* [Exercise requirements]: Echo every one of the lines below, word for word and in the same order.

Source records: Begin

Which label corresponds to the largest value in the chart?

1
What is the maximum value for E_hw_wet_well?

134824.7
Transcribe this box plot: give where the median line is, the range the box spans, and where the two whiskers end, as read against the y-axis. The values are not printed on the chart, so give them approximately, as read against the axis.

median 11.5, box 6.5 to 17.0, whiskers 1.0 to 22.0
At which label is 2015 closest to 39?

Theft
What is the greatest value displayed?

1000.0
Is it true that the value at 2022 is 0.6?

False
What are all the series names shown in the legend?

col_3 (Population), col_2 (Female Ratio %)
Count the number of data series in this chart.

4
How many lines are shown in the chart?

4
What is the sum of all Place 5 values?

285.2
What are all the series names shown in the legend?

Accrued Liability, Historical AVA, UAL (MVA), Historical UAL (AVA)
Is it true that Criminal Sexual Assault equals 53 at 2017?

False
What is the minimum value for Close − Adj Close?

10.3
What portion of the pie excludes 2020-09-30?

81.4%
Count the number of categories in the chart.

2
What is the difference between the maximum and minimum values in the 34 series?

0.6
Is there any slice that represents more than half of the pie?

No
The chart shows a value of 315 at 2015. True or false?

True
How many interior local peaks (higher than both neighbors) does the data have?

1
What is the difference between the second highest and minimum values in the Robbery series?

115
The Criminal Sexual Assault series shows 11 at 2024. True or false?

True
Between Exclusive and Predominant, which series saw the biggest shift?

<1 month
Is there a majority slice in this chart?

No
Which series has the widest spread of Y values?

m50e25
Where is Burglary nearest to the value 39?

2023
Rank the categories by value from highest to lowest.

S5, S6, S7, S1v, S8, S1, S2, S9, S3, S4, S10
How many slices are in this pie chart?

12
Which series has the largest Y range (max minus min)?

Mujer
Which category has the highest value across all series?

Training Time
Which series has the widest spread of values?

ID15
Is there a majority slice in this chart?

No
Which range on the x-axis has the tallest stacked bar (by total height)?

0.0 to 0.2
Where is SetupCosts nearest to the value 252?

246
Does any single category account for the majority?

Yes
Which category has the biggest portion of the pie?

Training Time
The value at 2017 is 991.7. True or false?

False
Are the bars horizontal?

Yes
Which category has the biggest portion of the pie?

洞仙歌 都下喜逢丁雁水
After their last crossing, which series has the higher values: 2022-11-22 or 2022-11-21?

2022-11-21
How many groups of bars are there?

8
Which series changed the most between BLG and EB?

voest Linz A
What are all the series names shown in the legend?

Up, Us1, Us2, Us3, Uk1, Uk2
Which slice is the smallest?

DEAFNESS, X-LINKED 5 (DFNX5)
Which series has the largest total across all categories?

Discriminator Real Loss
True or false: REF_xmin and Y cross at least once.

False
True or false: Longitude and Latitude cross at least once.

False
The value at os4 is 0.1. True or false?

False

Source records: End

* [Written answer]:
Which label corresponds to the largest value in the chart?

1
What is the maximum value for E_hw_wet_well?

134824.7
Transcribe this box plot: give where the median line is, the range the box spans, and where the two whiskers end, as read against the y-axis. The values are not printed on the chart, so give them approximately, as read against the axis.

median 11.5, box 6.5 to 17.0, whiskers 1.0 to 22.0
At which label is 2015 closest to 39?

Theft
What is the greatest value displayed?

1000.0
Is it true that the value at 2022 is 0.6?

False
What are all the series names shown in the legend?

col_3 (Population), col_2 (Female Ratio %)
Count the number of data series in this chart.

4
How many lines are shown in the chart?

4
What is the sum of all Place 5 values?

285.2
What are all the series names shown in the legend?

Accrued Liability, Historical AVA, UAL (MVA), Historical UAL (AVA)
Is it true that Criminal Sexual Assault equals 53 at 2017?

False
What is the minimum value for Close − Adj Close?

10.3
What portion of the pie excludes 2020-09-30?

81.4%
Count the number of categories in the chart.

2
What is the difference between the maximum and minimum values in the 34 series?

0.6
Is there any slice that represents more than half of the pie?

No
The chart shows a value of 315 at 2015. True or false?

True
How many interior local peaks (higher than both neighbors) does the data have?

1
What is the difference between the second highest and minimum values in the Robbery series?

115
The Criminal Sexual Assault series shows 11 at 2024. True or false?

True
Between Exclusive and Predominant, which series saw the biggest shift?

<1 month
Is there a majority slice in this chart?

No
Which series has the widest spread of Y values?

m50e25
Where is Burglary nearest to the value 39?

2023
Rank the categories by value from highest to lowest.

S5, S6, S7, S1v, S8, S1, S2, S9, S3, S4, S10
How many slices are in this pie chart?

12
Which series has the largest Y range (max minus min)?

Mujer
Which category has the highest value across all series?

Training Time
Which series has the widest spread of values?

ID15
Is there a majority slice in this chart?

No
Which range on the x-axis has the tallest stacked bar (by total height)?

0.0 to 0.2
Where is SetupCosts nearest to the value 252?

246
Does any single category account for the majority?

Yes
Which category has the biggest portion of the pie?

Training Time
The value at 2017 is 991.7. True or false?

False
Are the bars horizontal?

Yes
Which category has the biggest portion of the pie?

洞仙歌 都下喜逢丁雁水
After their last crossing, which series has the higher values: 2022-11-22 or 2022-11-21?

2022-11-21
How many groups of bars are there?

8
Which series changed the most between BLG and EB?

voest Linz A
What are all the series names shown in the legend?

Up, Us1, Us2, Us3, Uk1, Uk2
Which slice is the smallest?

DEAFNESS, X-LINKED 5 (DFNX5)
Which series has the largest total across all categories?

Discriminator Real Loss
True or false: REF_xmin and Y cross at least once.

False
True or false: Longitude and Latitude cross at least once.

False
The value at os4 is 0.1. True or false?

False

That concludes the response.